[ACTIVITY]
Word for word and without images, transcribe all of the records.
· · ·
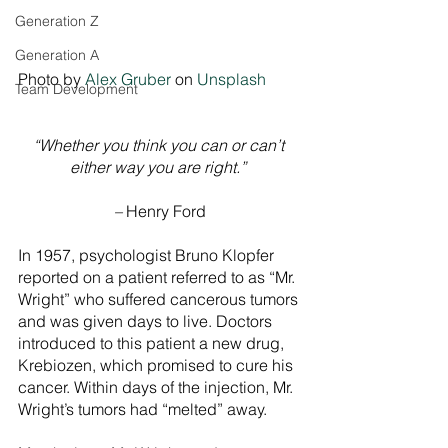
Generation Z
Generation A
Photo by 
Alex Gruber
 on 
Unsplash
Team Development
“Whether you think you can or can’t 
either way you are right.” 
– 
Henry Ford
In 1957, psychologist Bruno Klopfer 
reported on a patient referred to as “Mr. 
Wright” who suffered cancerous tumors 
and was given days to live. Doctors 
introduced to this patient a new drug, 
Krebiozen, which promised to cure his 
cancer. Within days of the injection, Mr. 
Wright’s tumors had “melted” away.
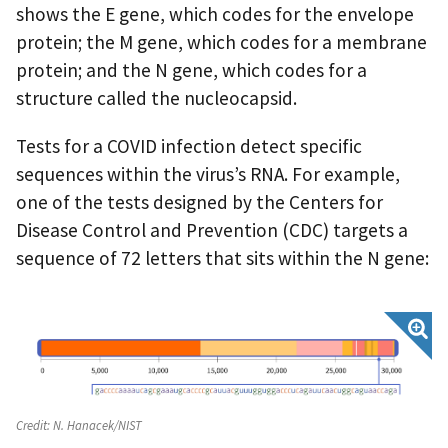
shows the E gene, which codes for the envelope
protein; the M gene, which codes for a membrane
protein; and the N gene, which codes for a
structure called the nucleocapsid.
Tests for a COVID infection detect specific
sequences within the virus’s RNA. For example,
one of the tests designed by the Centers for
Disease Control and Prevention (CDC) targets a
sequence of 72 letters that sits within the N gene:
Credit:
N. Hanacek/NIST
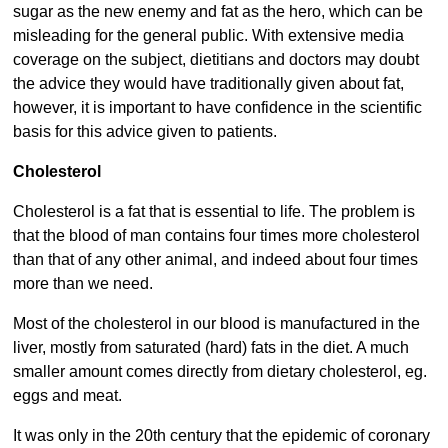
sugar as the new enemy and fat as the hero, which can be
misleading for the general public. With extensive media
coverage on the subject, dietitians and doctors may doubt
the advice they would have traditionally given about fat,
however, it is important to have confidence in the scientific
basis for this advice given to patients.
Cholesterol
Cholesterol is a fat that is essential to life. The problem is
that the blood of man contains four times more cholesterol
than that of any other animal, and indeed about four times
more than we need.
Most of the cholesterol in our blood is manufactured in the
liver, mostly from saturated (hard) fats in the diet. A much
smaller amount comes directly from dietary cholesterol, eg.
eggs and meat.
It was only in the 20th century that the epidemic of coronary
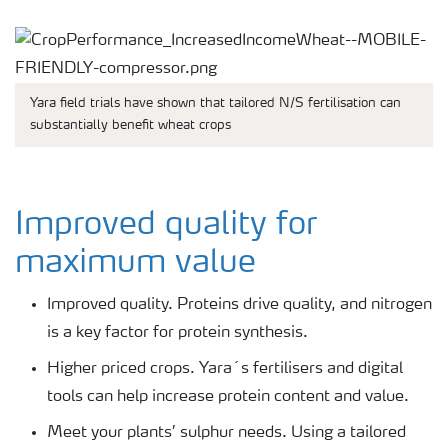
Yara field trials have shown that tailored N/S fertilisation can
substantially benefit wheat crops
Improved quality for
maximum value
Improved quality. Proteins drive quality, and nitrogen
is a key factor for protein synthesis.
Higher priced crops. Yara´s fertilisers and digital
tools can help increase protein content and value.
Meet your plants’ sulphur needs. Using a tailored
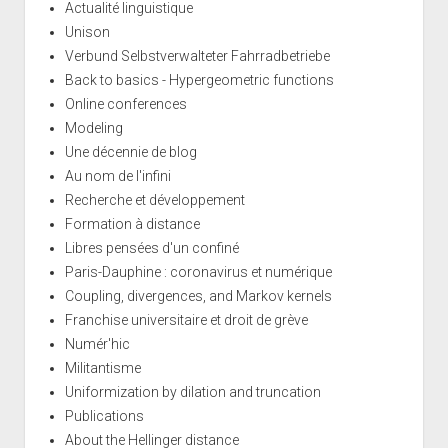
Actualité linguistique
Unison
Verbund Selbstverwalteter Fahrradbetriebe
Back to basics - Hypergeometric functions
Online conferences
Modeling
Une décennie de blog
Au nom de l'infini
Recherche et développement
Formation à distance
Libres pensées d'un confiné
Paris-Dauphine : coronavirus et numérique
Coupling, divergences, and Markov kernels
Franchise universitaire et droit de grève
Numér'hic
Militantisme
Uniformization by dilation and truncation
Publications
About the Hellinger distance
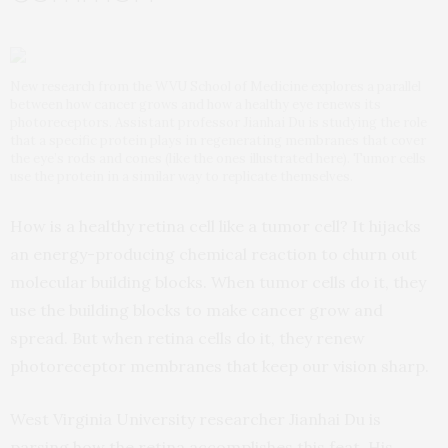
New research from the WVU School of Medicine explores a parallel
between how cancer grows and how a healthy eye renews its
photoreceptors. Assistant professor Jianhai Du is studying the role
that a specific protein plays in regenerating membranes that cover
the eye’s rods and cones (like the ones illustrated here). Tumor cells
use the protein in a similar way to replicate themselves.
How is a healthy retina cell like a tumor cell? It hijacks
an energy-producing chemical reaction to churn out
molecular building blocks. When tumor cells do it, they
use the building blocks to make cancer grow and
spread. But when retina cells do it, they renew
photoreceptor membranes that keep our vision sharp.
West Virginia University researcher Jianhai Du is
parsing how the retina accomplishes this feat. His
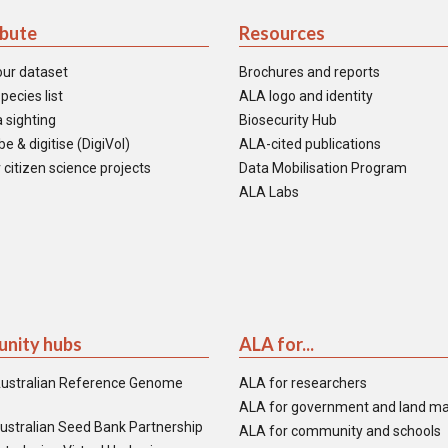
ibute
Resources
our dataset
Brochures and reports
pecies list
ALA logo and identity
 sighting
Biosecurity Hub
e & digitise (DigiVol)
ALA-cited publications
 citizen science projects
Data Mobilisation Program
ALA Labs
nity hubs
ALA for...
ustralian Reference Genome
ALA for researchers
ALA for government and land m
ustralian Seed Bank Partnership
ALA for community and schools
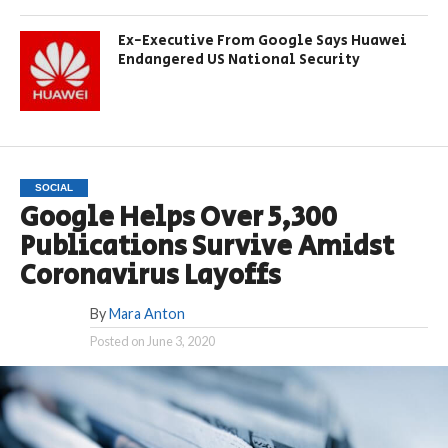
Ex-Executive From Google Says Huawei
Endangered US National Security
SOCIAL
Google Helps Over 5,300
Publications Survive Amidst
Coronavirus Layoffs
By
Mara Anton
Posted on
June 3, 2020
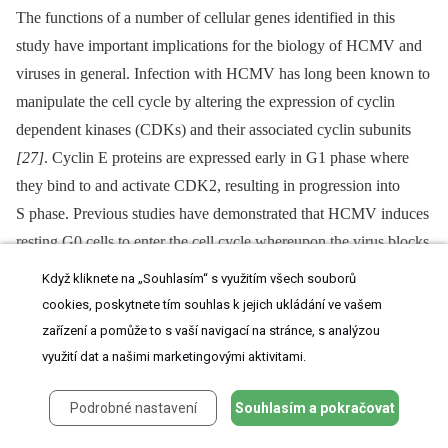
The functions of a number of cellular genes identified in this
study have important implications for the biology of HCMV and
viruses in general. Infection with HCMV has long been known to
manipulate the cell cycle by altering the expression of cyclin
dependent kinases (CDKs) and their associated cyclin subunits
[27]
. Cyclin E proteins are expressed early in G1 phase where
they bind to and activate CDK2, resulting in progression into
S phase. Previous studies have demonstrated that HCMV induces
resting G0 cells to enter the cell cycle whereupon the virus blocks
further progression at the G1/S boundary
[34]
. By blocking the
Když kliknete na „Souhlasím“ s využitím všech souborů
cell cycle at the G1/S phase the virus creates a cellular
cookies, poskytnete tím souhlas k jejich ukládání ve vašem
environment conducive for DNA replication. HCMV induced
zařízení a pomůže to s vaší navigací na stránce, s analýzou
expression of cyclin E1 is thought to play an important role in
využití dat a našimi marketingovými aktivitami.
driving cells into the G1/S phase
[35]
.
Podrobné nastavení
Souhlasím a pokračovat
Here, we show the virus also induces expression of cyclin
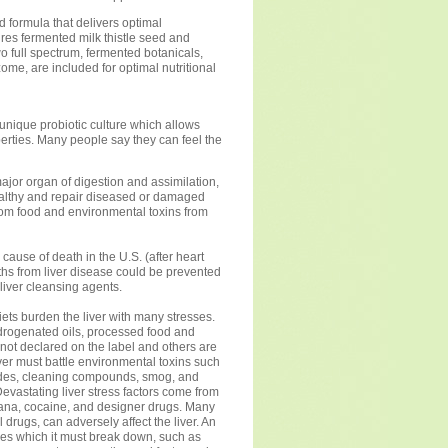
 formula that delivers optimal
tures fermented milk thistle seed and
wo full spectrum, fermented botanicals,
zome, are included for optimal nutritional
 unique probiotic culture which allows
perties. Many people say they can feel the
major organ of digestion and assimilation,
healthy and repair diseased or damaged
from food and environmental toxins from
cause of death in the U.S. (after heart
ths from liver disease could be prevented
 liver cleansing agents.
iets burden the liver with many stresses.
hydrogenated oils, processed food and
not declared on the label and others are
iver must battle environmental toxins such
cides, cleaning compounds, smog, and
vastating liver stress factors come from
uana, cocaine, and designer drugs. Many
 drugs, can adversely affect the liver. An
nes which it must break down, such as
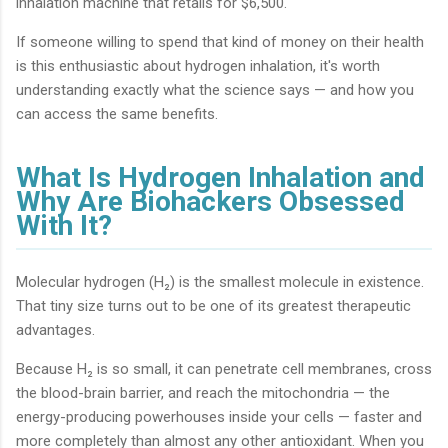
inhalation machine that retails for $6,500.
If someone willing to spend that kind of money on their health
is this enthusiastic about hydrogen inhalation, it's worth
understanding exactly what the science says — and how you
can access the same benefits.
What Is Hydrogen Inhalation and
Why Are Biohackers Obsessed
With It?
Molecular hydrogen (H₂) is the smallest molecule in existence.
That tiny size turns out to be one of its greatest therapeutic
advantages.
Because H₂ is so small, it can penetrate cell membranes, cross
the blood-brain barrier, and reach the mitochondria — the
energy-producing powerhouses inside your cells — faster and
more completely than almost any other antioxidant. When you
· · ·
[TASK ANSWER]
Generation Z
Generation A
Photo by 
Alex Gruber
 on 
Unsplash
Team Development
“Whether you think you can or can’t 
either way you are right.” 
– 
Henry Ford
In 1957, psychologist Bruno Klopfer 
reported on a patient referred to as “Mr. 
Wright” who suffered cancerous tumors 
and was given days to live. Doctors 
introduced to this patient a new drug, 
Krebiozen, which promised to cure his 
cancer. Within days of the injection, Mr. 
Wright’s tumors had “melted” away.
shows the E gene, which codes for the envelope
protein; the M gene, which codes for a membrane
protein; and the N gene, which codes for a
structure called the nucleocapsid.
Tests for a COVID infection detect specific
sequences within the virus’s RNA. For example,
one of the tests designed by the Centers for
Disease Control and Prevention (CDC) targets a
sequence of 72 letters that sits within the N gene:
Credit:
N. Hanacek/NIST
sugar as the new enemy and fat as the hero, which can be
misleading for the general public. With extensive media
coverage on the subject, dietitians and doctors may doubt
the advice they would have traditionally given about fat,
however, it is important to have confidence in the scientific
basis for this advice given to patients.
Cholesterol
Cholesterol is a fat that is essential to life. The problem is
that the blood of man contains four times more cholesterol
than that of any other animal, and indeed about four times
more than we need.
Most of the cholesterol in our blood is manufactured in the
liver, mostly from saturated (hard) fats in the diet. A much
smaller amount comes directly from dietary cholesterol, eg.
eggs and meat.
It was only in the 20th century that the epidemic of coronary
Yara field trials have shown that tailored N/S fertilisation can
substantially benefit wheat crops
Improved quality for
maximum value
Improved quality. Proteins drive quality, and nitrogen
is a key factor for protein synthesis.
Higher priced crops. Yara´s fertilisers and digital
tools can help increase protein content and value.
Meet your plants’ sulphur needs. Using a tailored
Actualité linguistique
Unison
Verbund Selbstverwalteter Fahrradbetriebe
Back to basics - Hypergeometric functions
Online conferences
Modeling
Une décennie de blog
Au nom de l'infini
Recherche et développement
Formation à distance
Libres pensées d'un confiné
Paris-Dauphine : coronavirus et numérique
Coupling, divergences, and Markov kernels
Franchise universitaire et droit de grève
Numér'hic
Militantisme
Uniformization by dilation and truncation
Publications
About the Hellinger distance
New research from the WVU School of Medicine explores a parallel
between how cancer grows and how a healthy eye renews its
photoreceptors. Assistant professor Jianhai Du is studying the role
that a specific protein plays in regenerating membranes that cover
the eye’s rods and cones (like the ones illustrated here). Tumor cells
use the protein in a similar way to replicate themselves.
How is a healthy retina cell like a tumor cell? It hijacks
an energy-producing chemical reaction to churn out
molecular building blocks. When tumor cells do it, they
use the building blocks to make cancer grow and
spread. But when retina cells do it, they renew
photoreceptor membranes that keep our vision sharp.
West Virginia University researcher Jianhai Du is
parsing how the retina accomplishes this feat. His
ibute
Resources
our dataset
Brochures and reports
pecies list
ALA logo and identity
 sighting
Biosecurity Hub
e & digitise (DigiVol)
ALA-cited publications
 citizen science projects
Data Mobilisation Program
ALA Labs
nity hubs
ALA for...
ustralian Reference Genome
ALA for researchers
ALA for government and land m
ustralian Seed Bank Partnership
ALA for community and schools
Ex-Executive From Google Says Huawei
Endangered US National Security
SOCIAL
Google Helps Over 5,300
Publications Survive Amidst
Coronavirus Layoffs
By
Mara Anton
Posted on
June 3, 2020
The functions of a number of cellular genes identified in this
study have important implications for the biology of HCMV and
viruses in general. Infection with HCMV has long been known to
manipulate the cell cycle by altering the expression of cyclin
dependent kinases (CDKs) and their associated cyclin subunits
[27]
. Cyclin E proteins are expressed early in G1 phase where
they bind to and activate CDK2, resulting in progression into
S phase. Previous studies have demonstrated that HCMV induces
resting G0 cells to enter the cell cycle whereupon the virus blocks
further progression at the G1/S boundary
[34]
. By blocking the
Když kliknete na „Souhlasím“ s využitím všech souborů
cell cycle at the G1/S phase the virus creates a cellular
cookies, poskytnete tím souhlas k jejich ukládání ve vašem
environment conducive for DNA replication. HCMV induced
zařízení a pomůže to s vaší navigací na stránce, s analýzou
expression of cyclin E1 is thought to play an important role in
využití dat a našimi marketingovými aktivitami.
driving cells into the G1/S phase
[35]
.
Podrobné nastavení
Souhlasím a pokračovat
Here, we show the virus also induces expression of cyclin
 formula that delivers optimal
tures fermented milk thistle seed and
wo full spectrum, fermented botanicals,
zome, are included for optimal nutritional
 unique probiotic culture which allows
perties. Many people say they can feel the
major organ of digestion and assimilation,
healthy and repair diseased or damaged
from food and environmental toxins from
cause of death in the U.S. (after heart
ths from liver disease could be prevented
 liver cleansing agents.
iets burden the liver with many stresses.
hydrogenated oils, processed food and
not declared on the label and others are
iver must battle environmental toxins such
cides, cleaning compounds, smog, and
vastating liver stress factors come from
uana, cocaine, and designer drugs. Many
 drugs, can adversely affect the liver. An
nes which it must break down, such as
inhalation machine that retails for $6,500.
If someone willing to spend that kind of money on their health
is this enthusiastic about hydrogen inhalation, it's worth
understanding exactly what the science says — and how you
can access the same benefits.
What Is Hydrogen Inhalation and
Why Are Biohackers Obsessed
With It?
Molecular hydrogen (H₂) is the smallest molecule in existence.
That tiny size turns out to be one of its greatest therapeutic
advantages.
Because H₂ is so small, it can penetrate cell membranes, cross
the blood-brain barrier, and reach the mitochondria — the
energy-producing powerhouses inside your cells — faster and
more completely than almost any other antioxidant. When you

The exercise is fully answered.